### PROBLEM TO SOLVE
Rewrite all of the material below, replacing each "evaluated" with "computed" and changing nothing else. Leave the pictures out of your answer.

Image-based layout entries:
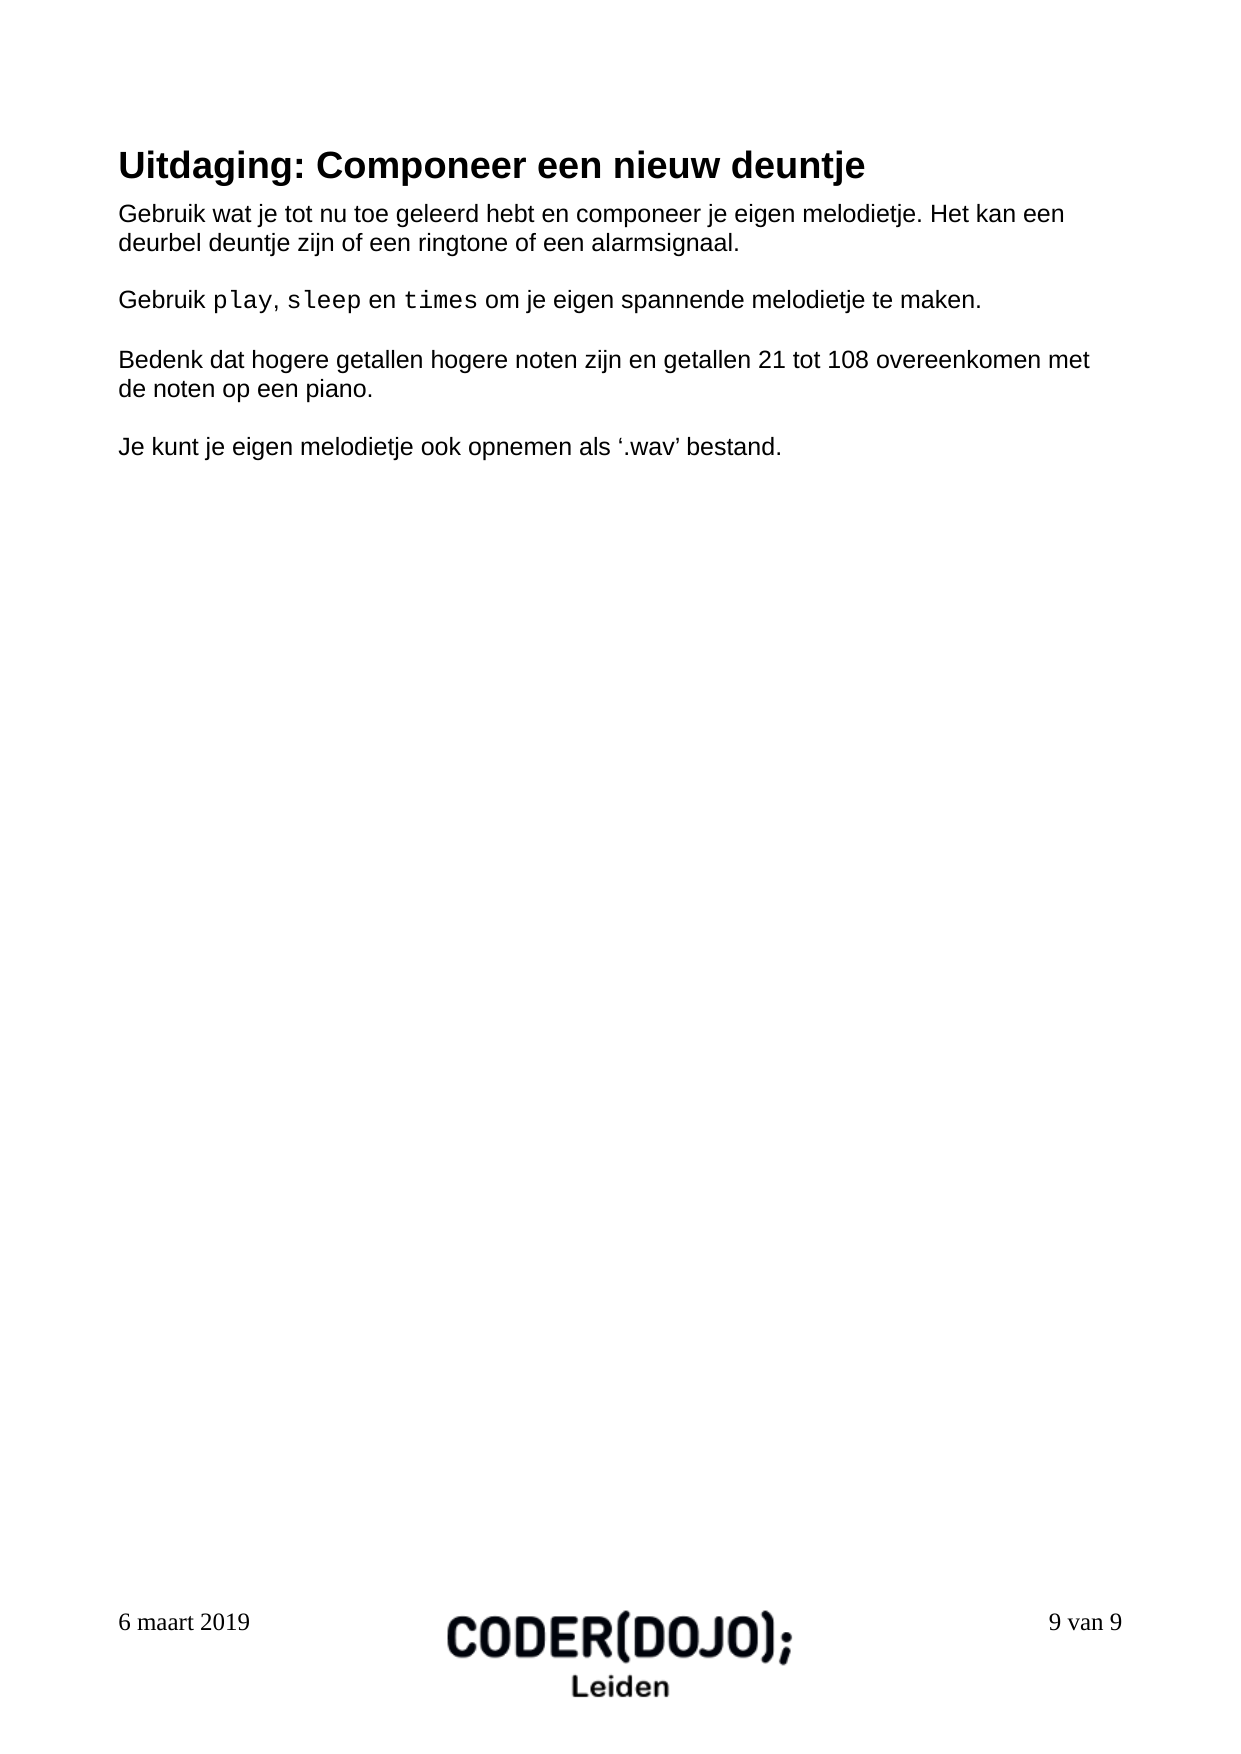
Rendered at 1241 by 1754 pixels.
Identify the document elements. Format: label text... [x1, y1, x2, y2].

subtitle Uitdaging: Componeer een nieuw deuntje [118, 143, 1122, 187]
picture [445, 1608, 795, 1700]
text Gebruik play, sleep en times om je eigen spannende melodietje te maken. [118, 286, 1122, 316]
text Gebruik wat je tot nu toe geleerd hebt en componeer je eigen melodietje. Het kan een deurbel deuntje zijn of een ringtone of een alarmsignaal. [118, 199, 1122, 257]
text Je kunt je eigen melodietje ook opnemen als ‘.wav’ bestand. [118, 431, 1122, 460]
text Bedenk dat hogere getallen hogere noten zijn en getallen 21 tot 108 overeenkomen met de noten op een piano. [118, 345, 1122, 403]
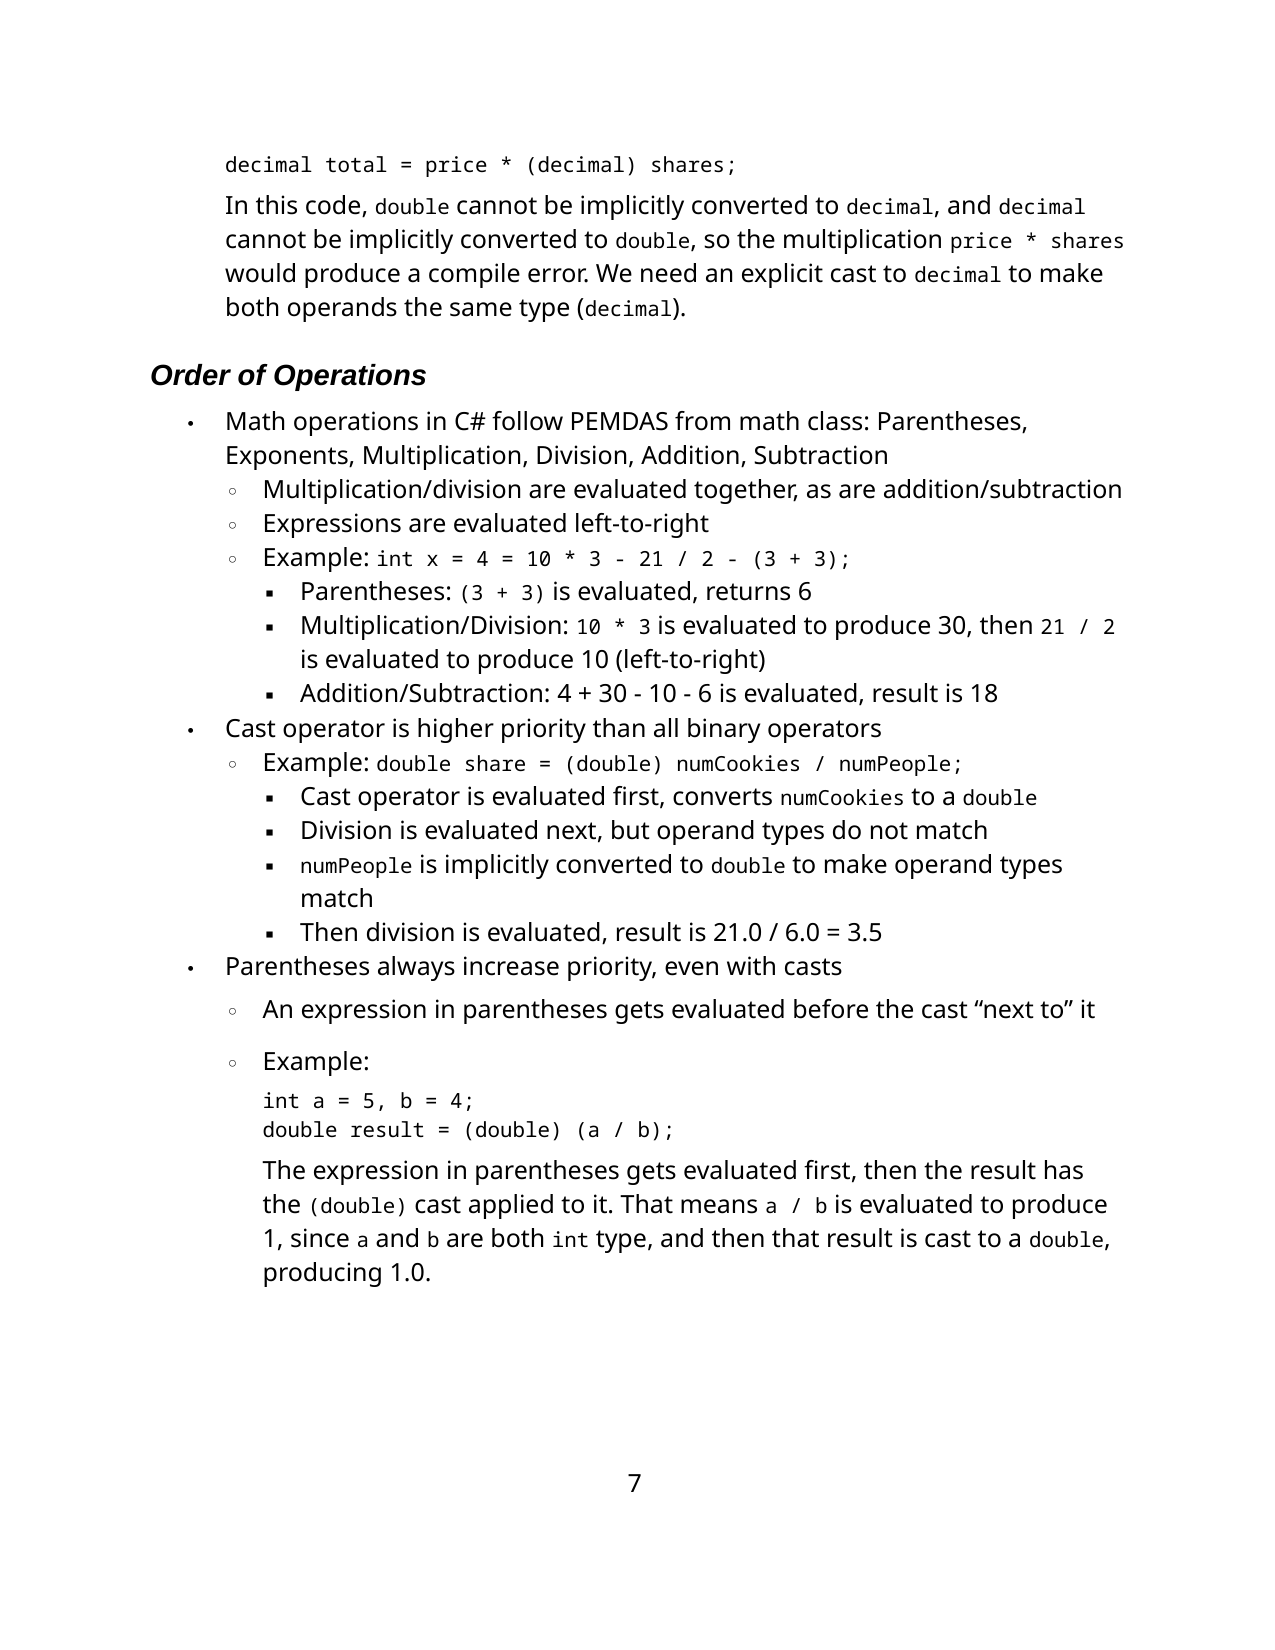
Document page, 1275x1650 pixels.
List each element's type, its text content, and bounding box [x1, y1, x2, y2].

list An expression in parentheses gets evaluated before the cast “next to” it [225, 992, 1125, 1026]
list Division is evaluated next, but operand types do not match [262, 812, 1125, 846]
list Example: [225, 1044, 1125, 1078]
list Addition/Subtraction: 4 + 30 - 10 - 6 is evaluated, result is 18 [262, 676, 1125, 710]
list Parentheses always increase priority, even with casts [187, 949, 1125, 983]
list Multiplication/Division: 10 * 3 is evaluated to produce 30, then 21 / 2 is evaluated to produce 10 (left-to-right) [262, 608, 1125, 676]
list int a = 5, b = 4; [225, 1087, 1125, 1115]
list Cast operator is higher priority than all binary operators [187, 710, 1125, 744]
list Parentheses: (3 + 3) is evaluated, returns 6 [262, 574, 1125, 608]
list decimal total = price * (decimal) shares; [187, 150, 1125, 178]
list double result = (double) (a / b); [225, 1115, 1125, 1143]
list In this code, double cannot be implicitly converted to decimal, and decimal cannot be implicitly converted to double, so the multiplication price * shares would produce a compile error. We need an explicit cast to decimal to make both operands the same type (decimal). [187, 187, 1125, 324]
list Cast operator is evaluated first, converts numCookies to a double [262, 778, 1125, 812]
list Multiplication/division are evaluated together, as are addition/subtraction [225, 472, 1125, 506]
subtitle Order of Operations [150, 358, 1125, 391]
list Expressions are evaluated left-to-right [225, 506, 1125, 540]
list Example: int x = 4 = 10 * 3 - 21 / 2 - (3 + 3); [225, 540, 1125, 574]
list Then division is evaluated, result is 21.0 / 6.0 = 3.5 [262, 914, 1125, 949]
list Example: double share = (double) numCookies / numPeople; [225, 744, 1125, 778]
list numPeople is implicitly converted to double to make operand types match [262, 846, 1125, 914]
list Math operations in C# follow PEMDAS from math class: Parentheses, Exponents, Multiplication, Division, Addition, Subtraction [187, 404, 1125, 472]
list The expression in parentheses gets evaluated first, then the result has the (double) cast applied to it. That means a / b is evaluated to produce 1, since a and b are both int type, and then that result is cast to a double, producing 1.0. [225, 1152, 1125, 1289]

### FINISHED TASK
Rendered at 1241 by 1754 pixels.
Identify the document elements. Format: label text... [x1, y1, x2, y2].

subtitle Uitdaging: Componeer een nieuw deuntje [118, 143, 1122, 187]
picture [445, 1608, 795, 1700]
text Gebruik play, sleep en times om je eigen spannende melodietje te maken. [118, 286, 1122, 316]
text Gebruik wat je tot nu toe geleerd hebt en componeer je eigen melodietje. Het kan een deurbel deuntje zijn of een ringtone of een alarmsignaal. [118, 199, 1122, 257]
text Je kunt je eigen melodietje ook opnemen als ‘.wav’ bestand. [118, 431, 1122, 460]
text Bedenk dat hogere getallen hogere noten zijn en getallen 21 tot 108 overeenkomen met de noten op een piano. [118, 345, 1122, 403]
Document page, 1275x1650 pixels.
List each element's type, its text content, and bounding box [x1, y1, x2, y2].

list An expression in parentheses gets computed before the cast “next to” it [225, 992, 1125, 1026]
list Division is computed next, but operand types do not match [262, 812, 1125, 846]
list Example: [225, 1044, 1125, 1078]
list Addition/Subtraction: 4 + 30 - 10 - 6 is computed, result is 18 [262, 676, 1125, 710]
list Parentheses always increase priority, even with casts [187, 949, 1125, 983]
list Multiplication/Division: 10 * 3 is computed to produce 30, then 21 / 2 is computed to produce 10 (left-to-right) [262, 608, 1125, 676]
list int a = 5, b = 4; [225, 1087, 1125, 1115]
list Cast operator is higher priority than all binary operators [187, 710, 1125, 744]
list Parentheses: (3 + 3) is computed, returns 6 [262, 574, 1125, 608]
list decimal total = price * (decimal) shares; [187, 150, 1125, 178]
list double result = (double) (a / b); [225, 1115, 1125, 1143]
list In this code, double cannot be implicitly converted to decimal, and decimal cannot be implicitly converted to double, so the multiplication price * shares would produce a compile error. We need an explicit cast to decimal to make both operands the same type (decimal). [187, 187, 1125, 324]
list Cast operator is computed first, converts numCookies to a double [262, 778, 1125, 812]
list Multiplication/division are computed together, as are addition/subtraction [225, 472, 1125, 506]
subtitle Order of Operations [150, 358, 1125, 391]
list Expressions are computed left-to-right [225, 506, 1125, 540]
list Example: int x = 4 = 10 * 3 - 21 / 2 - (3 + 3); [225, 540, 1125, 574]
list Then division is computed, result is 21.0 / 6.0 = 3.5 [262, 914, 1125, 949]
list Example: double share = (double) numCookies / numPeople; [225, 744, 1125, 778]
list numPeople is implicitly converted to double to make operand types match [262, 846, 1125, 914]
list Math operations in C# follow PEMDAS from math class: Parentheses, Exponents, Multiplication, Division, Addition, Subtraction [187, 404, 1125, 472]
list The expression in parentheses gets computed first, then the result has the (double) cast applied to it. That means a / b is computed to produce 1, since a and b are both int type, and then that result is cast to a double, producing 1.0. [225, 1152, 1125, 1289]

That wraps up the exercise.